施設開発に見るイオンの強さ ― 日経MJ連載「未来にモテるマーケティング」24/7/8号

2024/7/15

先日、友人の紹介で初めて出会ったイオンの中堅社員とランチをした。

その際、ショッピングモールの未来について話をしているうちに、
約5年前にあるクライアントから相談された際、私が独自に考案した「イオン新業態の開発コンセプト案」を思い出した。

それは今後のショッピングモールは全国均一でなく、地域に根ざしたビジネスモデルを構築し、
地域特性を生かした施設運営を通じて地域経済の活性化を目指すというものだ。

それを実現する方法の一つとして提案したのが、「美育」という親子向け教育サービスだ。
美(Be)と自分らしさ(Be-Ing)を引き出す教育で、後に脚光を浴び始めたウェルビーイングにも合致する。

問題は収益とリスクのバランスだが、「美育」は小さく始めつつも大きな変化につながる可能性がある。

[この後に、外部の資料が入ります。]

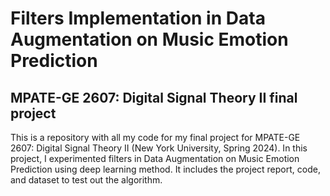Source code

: # Filters Implementation in Data Augmentation on Music Emotion Prediction
## MPATE-GE 2607: Digital Signal Theory II final project
This is a repository with all my code for my final project for MPATE-GE 2607: Digital Signal Theory II (New York University, Spring 2024). In this project, I experimented filters in Data Augmentation on Music Emotion Prediction using deep learning method. It includes the project report, code, and dataset to test out the algorithm.
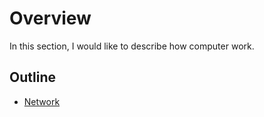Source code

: # Overview
In this section, I would like to describe how computer work. 

## Outline
* [Network](/how-computer-works/network/README.md)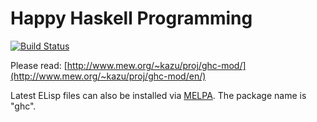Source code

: # Happy Haskell Programming
[![Build Status](https://travis-ci.org/kazu-yamamoto/ghc-mod.png)](https://travis-ci.org/kazu-yamamoto/ghc-mod)

Please read: [http://www.mew.org/~kazu/proj/ghc-mod/](http://www.mew.org/~kazu/proj/ghc-mod/en/)

Latest ELisp files can also be installed via [MELPA](http://melpa.milkbox.net/). The package name is "ghc".
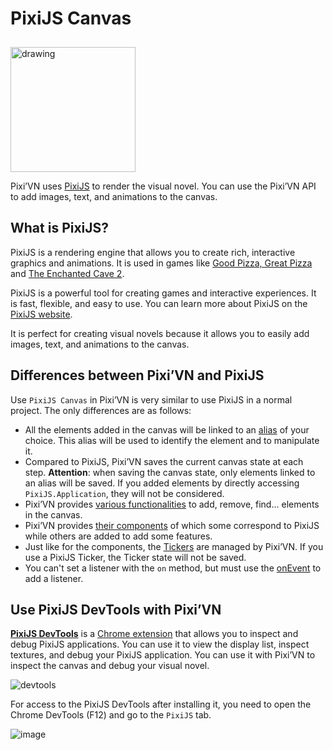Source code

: # PixiJS Canvas

<img src="https://pixijs.com/images/logo.svg" alt="drawing" width="200" style="margin-top: 10px;" />

Pixi’VN uses [PixiJS](https://www.pixijs.com/) to render the visual novel. You can use the Pixi’VN API to add images, text, and animations to the canvas.

## What is PixiJS?

PixiJS is a rendering engine that allows you to create rich, interactive graphics and animations. It is used in games like [Good Pizza, Great Pizza](https://www.goodpizzagreatpizza.com/) and [The Enchanted Cave 2](https://store.steampowered.com/app/368610/The_Enchanted_Cave_2/).

PixiJS is a powerful tool for creating games and interactive experiences. It is fast, flexible, and easy to use. You can learn more about PixiJS on the [PixiJS website](https://www.pixijs.com/).

It is perfect for creating visual novels because it allows you to easily add images, text, and animations to the canvas.

## Differences between Pixi’VN and PixiJS

Use `PixiJS Canvas` in Pixi’VN is very similar to use PixiJS in a normal project. The only differences are as follows:

* All the elements added in the canvas will be linked to an [alias](/start/canvas-alias.md) of your choice. This alias will be used to identify the element and to manipulate it.
* Compared to PixiJS, Pixi’VN saves the current canvas state at each step.
**Attention**: when saving the canvas state, only elements linked to an alias will be saved. If you added elements by directly accessing `PixiJS.Application`, they will not be considered.
* Pixi’VN provides [various functionalities](/start/canvas-functions.md) to add, remove, find... elements in the canvas.
* Pixi’VN provides [their components](/start/canvas-components.md) of which some correspond to PixiJS while others are added to add some features.
* Just like for the components, the [Tickers](/start/tickers.md) are managed by Pixi’VN. If you use a PixiJS Ticker, the Ticker state will not be saved.
* You can't set a listener with the `on` method, but must use the [onEvent](/start/canvas-functions.md#add-a-listener-for-a-given-event) to add a listener.

## Use PixiJS DevTools with Pixi’VN

[**PixiJS DevTools**](https://pixijs.io/devtools/) is a [Chrome extension](https://chromewebstore.google.com/detail/pixijs-devtools/dlkffcaaoccbofklocbjcmppahjjboce) that allows you to inspect and debug PixiJS applications. You can use it to view the display list, inspect textures, and debug your PixiJS application. You can use it with Pixi’VN to inspect the canvas and debug your visual novel.

![devtools](https://pixijs.io/devtools/gif/devtool-properties.gif)

For access to the PixiJS DevTools after installing it, you need to open the Chrome DevTools (F12) and go to the `PixiJS` tab.

![image](https://github.com/user-attachments/assets/579a181f-b865-44ff-9b55-2fbe609632bc)
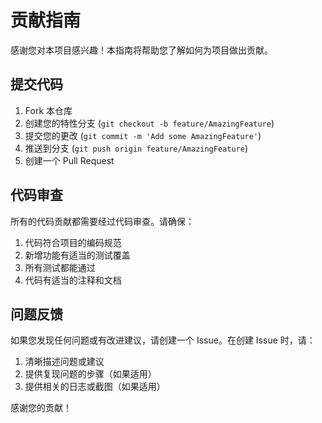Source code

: # 贡献指南

感谢您对本项目感兴趣！本指南将帮助您了解如何为项目做出贡献。


## 提交代码

1. Fork 本仓库
2. 创建您的特性分支 (`git checkout -b feature/AmazingFeature`)
3. 提交您的更改 (`git commit -m 'Add some AmazingFeature'`)
4. 推送到分支 (`git push origin feature/AmazingFeature`)
5. 创建一个 Pull Request

## 代码审查

所有的代码贡献都需要经过代码审查。请确保：

1. 代码符合项目的编码规范
2. 新增功能有适当的测试覆盖
3. 所有测试都能通过
4. 代码有适当的注释和文档

## 问题反馈

如果您发现任何问题或有改进建议，请创建一个 Issue。在创建 Issue 时，请：

1. 清晰描述问题或建议
2. 提供复现问题的步骤（如果适用）
3. 提供相关的日志或截图（如果适用）

感谢您的贡献！ 
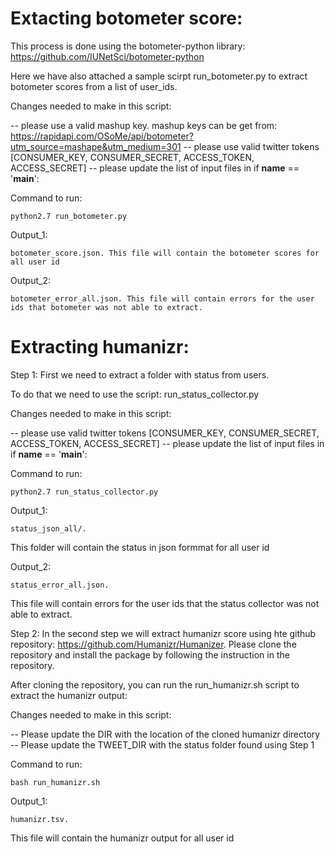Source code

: # Extacting botometer score:

This process is done using the botometer-python library: https://github.com/IUNetSci/botometer-python

Here we have also attached a sample scirpt run_botometer.py to extract botometer scores from a list of user_ids.

Changes needed to make in this script:

-- please use a valid mashup key. mashup keys can be get from: https://rapidapi.com/OSoMe/api/botometer?utm_source=mashape&utm_medium=301
-- please use valid twitter tokens [CONSUMER_KEY, CONSUMER_SECRET, ACCESS_TOKEN, ACCESS_SECRET]
-- please update the list of input files in if __name__ == '__main__':

Command to run: 

	python2.7 run_botometer.py
	

Output_1:

	botometer_score.json. This file will contain the botometer scores for all user id
	
Output_2: 

	botometer_error_all.json. This file will contain errors for the user ids that botometer was not able to extract.
	

# Extracting humanizr: 
	
Step 1: First we need to extract a folder with status from users.

To do that we need to use the script: run_status_collector.py
	
Changes needed to make in this script:

-- please use valid twitter tokens [CONSUMER_KEY, CONSUMER_SECRET, ACCESS_TOKEN, ACCESS_SECRET]
-- please update the list of input files in if __name__ == '__main__':

Command to run: 

	python2.7 run_status_collector.py

Output_1: 

	status_json_all/. 
	
This folder will contain the status in json formmat for all user id
	
	
Output_2: 

	status_error_all.json. 

This file will contain errors for the user ids that the status collector was not able to extract.

Step 2: In the second step we will extract humanizr score using hte github repository: https://github.com/Humanizr/Humanizer. Please clone the repository and install the package by following the instruction in the repository.

After cloning the repository, you can run the run_humanizr.sh script to extract the humanizr output:  

Changes needed to make in this script:

-- Please update the DIR with the location of the cloned humanizr directory 
-- Please update the TWEET_DIR with the status folder found using Step 1

Command to run: 

	bash run_humanizr.sh

Output_1: 

	humanizr.tsv. 

This file will contain the humanizr output for all user id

モール内に塗り絵を思い切り描けるスペースを設ければ、子供が1人で遊べるため親は来店しやすくなる。
ビジュケーションアプリを導入すれば、来店促進にもつながるだろう。

特に美容関連商品は粗利や購買頻度が高いため、オンラインから実店舗への移行が容易であり
美容関連の店舗を誘致しやすくなる。

さらに、この取り組みをきっかけに地元ならではの店舗をそろえ、
将来的には地方空港の周辺からの導線を考慮し、インバウンド需要に応えることもできる。

当時は現実離れしていると言われたその案を、私はイオンの社員に伝えた。
すると驚いた。
「実は新社長になってからの方針です」と、2022年2月のMJの記事を後ほど送ってきたのだ。

見出しは「『どこも同じ』捨てたイオン多彩な商業施設に」。
全国一律の商業施設はもはや通用しない、と掲げた構想が「地域に根ざしたプラットフォーム」。

地域や顧客ごとのニーズを細かく分析し、
新業態創出やデジタル技術活用などで各施設で最適なCX(顧客体験)を提供しているという。

まさに私の構想と同じコンセプト。

営業収益が約10兆円に迫るイオンがこうした地域づくりをし始めたことは、
地方創生にとって非常に明るい展開だと思う。

私は似た提案を他の流通チェーンにもしたが、腰が重い企業が大半だった。
現場は「未来志向すぎる」といい、役員は「理想だけど現場が動かないから無理」という。

元凶は何か。
私は「分析至上主義」と考える。

一般的な意思決定プロセスでは、まず調査し課題を把握して分析するが、たいがい新しいものに否定的な結果が出る。
例えばiPhoneが登場した時、アンケートをとると多くの人が「そんなに高い電話は売れない」と否定した。

過去にも自動車が登場すれば「馬車があるから要らない」、
メールが登場した時は「FAXがあるから不要」と多くの人が言った。

しかし新たな成長を生み出したいなら、過度な「分析至上主義」は見直されるべきだ。
イオンはかつての勝ち筋と言われる全国一律の店舗を捨てたにも関わらず、3期連続で増収増益している。

このことは巨大企業でも変わることができる見本として、もっと語られるべきだと思う。